Cuando éramos pequeños, constantemente imaginábamos y viajábamos en nuestros pensamientos sobre cómo sería cuando creciéramos. Soñábamos con nuestra independencia: poder salir a jugar sin control del tiempo, sin ninguna otra responsabilidad, solo disfrutar de la libertad y de nuestros amigos, quienes al igual que nosotros soñaban lo mismo. Era una especie de sueño colectivo. Pero cuando llegó la hora de crecer, nos dimos cuenta de que crecimos, nos independizamos, pero además nos separamos de ellos; no solo de nuestros amigos, sino también de nuestras familias. Eso dio lugar a un escenario no previsto: nos encontramos, ni más ni menos, separados de todos.
La separación y la independencia, aunque suene un poco incongruente pues ambas son sinónimos de división, nunca vienen solas. Suelen venir acompañadas de dos grandes compañeros —más bien hermanos— que no las abandonan en ninguna etapa de nuestras vidas: el miedo y la incomodidad. Ambos son difíciles de separar y acostumbran a esconderse uno detrás del otro, solo para disimular.
Esa separación, cuando es prolongada y repetida en el tiempo, suele desembocar en el egocentrismo. Allí, el poder de resolver las cosas en soledad genera una idea equivocada de independencia y supremacía, donde el de al lado estorba y nadie cuenta. O bien en un aislamiento escéptico, donde la desconfianza —incluso en uno mismo— nos inmoviliza y nos roba hasta los sueños.
Sin embargo, y a pesar de que suena terriblemente amenazante esta situación, la verdad es que ninguno de nosotros ha escapado de ella (y hemos sobrevivido). Seguramente has pasado de un lado al otro de esa historia en un abrir y cerrar de ojos: un día sientes que puedes comerte el mundo solo y te estrellas con la cruda realidad de que no puedes hacerlo por ti mismo, y al otro día, sin más ni más, te encuentras sin voluntad de salir de tu cama, creyendo estar tan solo que a nadie le importas. De repente, la independencia ya no es parte del sueño.

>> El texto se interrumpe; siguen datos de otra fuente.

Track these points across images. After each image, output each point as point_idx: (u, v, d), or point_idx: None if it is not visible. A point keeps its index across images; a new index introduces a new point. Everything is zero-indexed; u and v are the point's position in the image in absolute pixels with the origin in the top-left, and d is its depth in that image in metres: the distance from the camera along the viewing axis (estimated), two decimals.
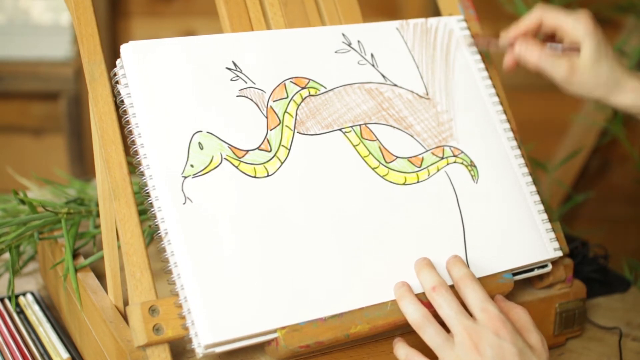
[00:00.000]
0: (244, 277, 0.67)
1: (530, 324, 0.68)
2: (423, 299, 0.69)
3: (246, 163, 0.71)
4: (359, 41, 0.81)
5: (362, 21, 0.85)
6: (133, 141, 0.69)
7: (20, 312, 0.87)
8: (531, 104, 1.92)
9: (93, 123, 0.71)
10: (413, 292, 0.70)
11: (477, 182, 0.79)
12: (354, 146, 0.76)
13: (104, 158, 0.69)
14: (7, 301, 0.88)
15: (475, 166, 0.79)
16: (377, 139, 0.77)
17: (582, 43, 0.80)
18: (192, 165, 0.69)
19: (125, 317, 0.72)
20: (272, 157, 0.72)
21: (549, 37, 0.84)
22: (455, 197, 0.77)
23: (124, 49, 0.71)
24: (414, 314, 0.68)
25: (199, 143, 0.70)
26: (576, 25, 0.80)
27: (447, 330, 0.67)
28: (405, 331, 0.74)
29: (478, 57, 0.85)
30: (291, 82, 0.76)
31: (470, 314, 0.67)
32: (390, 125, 0.78)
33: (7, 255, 0.95)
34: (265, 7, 0.81)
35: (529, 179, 0.81)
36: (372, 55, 0.81)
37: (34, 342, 0.81)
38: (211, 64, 0.73)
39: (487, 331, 0.64)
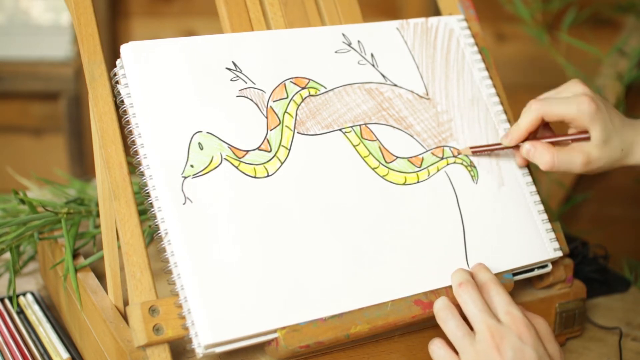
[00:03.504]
0: (244, 277, 0.67)
1: (550, 334, 0.68)
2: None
3: (246, 163, 0.71)
4: (359, 41, 0.81)
5: (362, 21, 0.85)
6: (133, 141, 0.69)
7: (20, 312, 0.87)
8: None
9: (93, 123, 0.71)
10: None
11: (477, 183, 0.79)
12: (354, 146, 0.76)
13: (104, 158, 0.69)
14: (7, 301, 0.88)
15: (475, 166, 0.79)
16: (377, 139, 0.77)
17: (589, 129, 0.76)
18: (192, 166, 0.69)
19: (125, 317, 0.72)
20: (272, 157, 0.72)
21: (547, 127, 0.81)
22: (455, 197, 0.77)
23: (124, 49, 0.71)
24: (439, 303, 0.69)
25: (199, 143, 0.70)
26: (580, 113, 0.76)
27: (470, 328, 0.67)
28: (405, 331, 0.74)
29: (478, 57, 0.85)
30: (291, 82, 0.76)
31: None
32: (390, 126, 0.78)
33: (7, 255, 0.95)
34: (265, 7, 0.81)
35: (529, 179, 0.81)
36: (372, 55, 0.81)
37: (34, 342, 0.81)
38: (211, 64, 0.73)
39: (510, 333, 0.65)
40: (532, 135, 0.79)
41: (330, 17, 0.84)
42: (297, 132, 0.74)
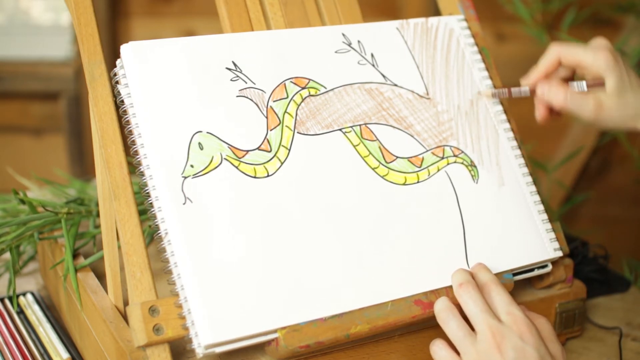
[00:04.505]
0: (244, 277, 0.67)
1: (553, 334, 0.68)
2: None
3: (246, 163, 0.71)
4: (359, 41, 0.81)
5: (362, 21, 0.85)
6: (133, 141, 0.69)
7: (20, 312, 0.87)
8: (531, 104, 1.92)
9: (93, 123, 0.71)
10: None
11: (477, 182, 0.79)
12: (354, 146, 0.76)
13: (104, 158, 0.69)
14: (7, 301, 0.88)
15: (475, 166, 0.79)
16: (377, 139, 0.77)
17: (605, 77, 0.77)
18: (192, 166, 0.69)
19: (125, 317, 0.72)
20: (272, 157, 0.72)
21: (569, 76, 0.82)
22: (456, 197, 0.77)
23: (124, 49, 0.71)
24: (439, 304, 0.69)
25: (199, 143, 0.70)
26: (596, 60, 0.77)
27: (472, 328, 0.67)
28: (405, 331, 0.74)
29: (478, 57, 0.85)
30: (291, 82, 0.76)
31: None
32: (391, 125, 0.78)
33: (7, 255, 0.95)
34: (265, 7, 0.81)
35: (529, 179, 0.81)
36: (372, 55, 0.81)
37: (34, 342, 0.81)
38: (211, 64, 0.73)
39: (511, 333, 0.65)
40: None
41: (330, 17, 0.84)
42: (297, 132, 0.74)
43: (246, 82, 0.74)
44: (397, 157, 0.77)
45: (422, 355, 0.75)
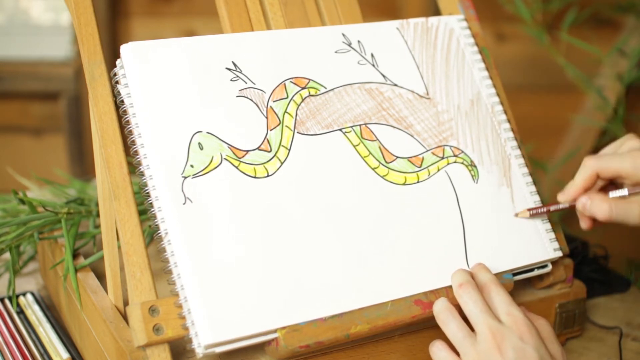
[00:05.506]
0: (244, 277, 0.67)
1: (552, 335, 0.68)
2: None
3: (246, 163, 0.71)
4: (359, 41, 0.81)
5: (362, 21, 0.85)
6: (133, 141, 0.69)
7: (20, 312, 0.87)
8: (531, 104, 1.93)
9: (93, 123, 0.71)
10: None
11: (477, 182, 0.79)
12: (354, 146, 0.76)
13: (104, 158, 0.69)
14: (7, 301, 0.88)
15: (475, 166, 0.79)
16: (377, 139, 0.77)
17: None
18: (192, 166, 0.69)
19: (125, 317, 0.72)
20: (272, 158, 0.72)
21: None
22: (456, 197, 0.77)
23: (124, 49, 0.71)
24: (438, 305, 0.69)
25: (199, 143, 0.70)
26: (636, 168, 0.73)
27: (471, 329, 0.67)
28: (405, 331, 0.74)
29: (478, 57, 0.85)
30: (291, 82, 0.76)
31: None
32: (391, 125, 0.78)
33: (7, 255, 0.95)
34: (265, 7, 0.81)
35: (529, 179, 0.81)
36: (372, 55, 0.81)
37: (34, 342, 0.81)
38: (211, 64, 0.73)
39: (511, 333, 0.65)
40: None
41: (330, 17, 0.84)
42: (297, 132, 0.74)
43: (246, 82, 0.74)
44: (397, 157, 0.77)
45: (422, 355, 0.75)
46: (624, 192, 0.74)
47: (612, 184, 0.77)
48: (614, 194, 0.74)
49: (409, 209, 0.75)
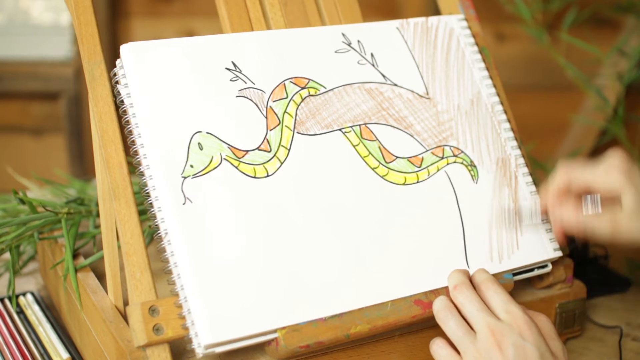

Ahora bien, en este constante ir y venir de subidas y bajadas tenemos una oportunidad única de descubrir y considerar algo realmente importante: ¿hemos estado realmente solos? ¿De verdad lo conseguimos por nuestros propios medios? ¿He transitado todo este camino en soledad? ¿He sido totalmente independiente?
Nunca estás solo.
La respuesta a todas esas preguntas es más simple de lo que parece: simplemente “NO”. No has estado realmente solo, no lo hemos conseguido por nuestros propios medios, no hemos transitado todo este camino en soledad y no somos capaces de ser totalmente independientes. Y antes de que te digas a ti mismo que tu carro, tu casa, tu carrera, tus logros han sido solo por tu empeño y dedicación, respóndete estas preguntas: ¿de dónde proviene el aire que respiras, el sol que te calienta y la vida que hoy tienes?
Te habrás dado cuenta de que, desde lo más básico, durante todo este tiempo has dependido de algo, o mejor dicho, de alguien: de Dios. En la Palabra, en Juan 15:5, nos dice: “Yo soy la vid, vosotros los pámpanos; el que permanece en mí, y yo en él, éste lleva mucho fruto; porque separados de mí nada podéis hacer”.
Permanecer en Cristo implica rendir nuestro deseo de autosuficiencia y abrazar la verdad de que, separados de Él, nada podemos hacer. Esto no significa que no tengamos talentos, habilidades o responsabilidades, sino que nuestra verdadera fuerza radica en nuestra conexión con Dios. Como los pámpanos que dependen de la vid para recibir savia y dar fruto, nosotros necesitamos de Su gracia para florecer.
Así que la invitación es a seguir conectados a la vid, porque es allí donde encontramos paz en medio de la tormenta, propósito en medio de la confusión y esperanza cuando todo parece perdido.
No se trata de evitar el miedo o la incomodidad —esos compañeros inevitables de la vida—, sino de enfrentarlos sabiendo que no estamos solos. Dios camina con nosotros, transformando nuestras caídas en lecciones y nuestras soledades en oportunidades para acercarnos más a Él.
Por último, la próxima vez que te sientas tentado a confiar solo en tus fuerzas o a rendirte ante la soledad, recuerda estas palabras de Juan 15:5: permanece en Cristo, confía en Su amor y descansa en Su gracia. En Él no solo sobrevives, sino que prosperas, llevando fruto abundante y viviendo la libertad de saber que, con Él, nunca estás solo.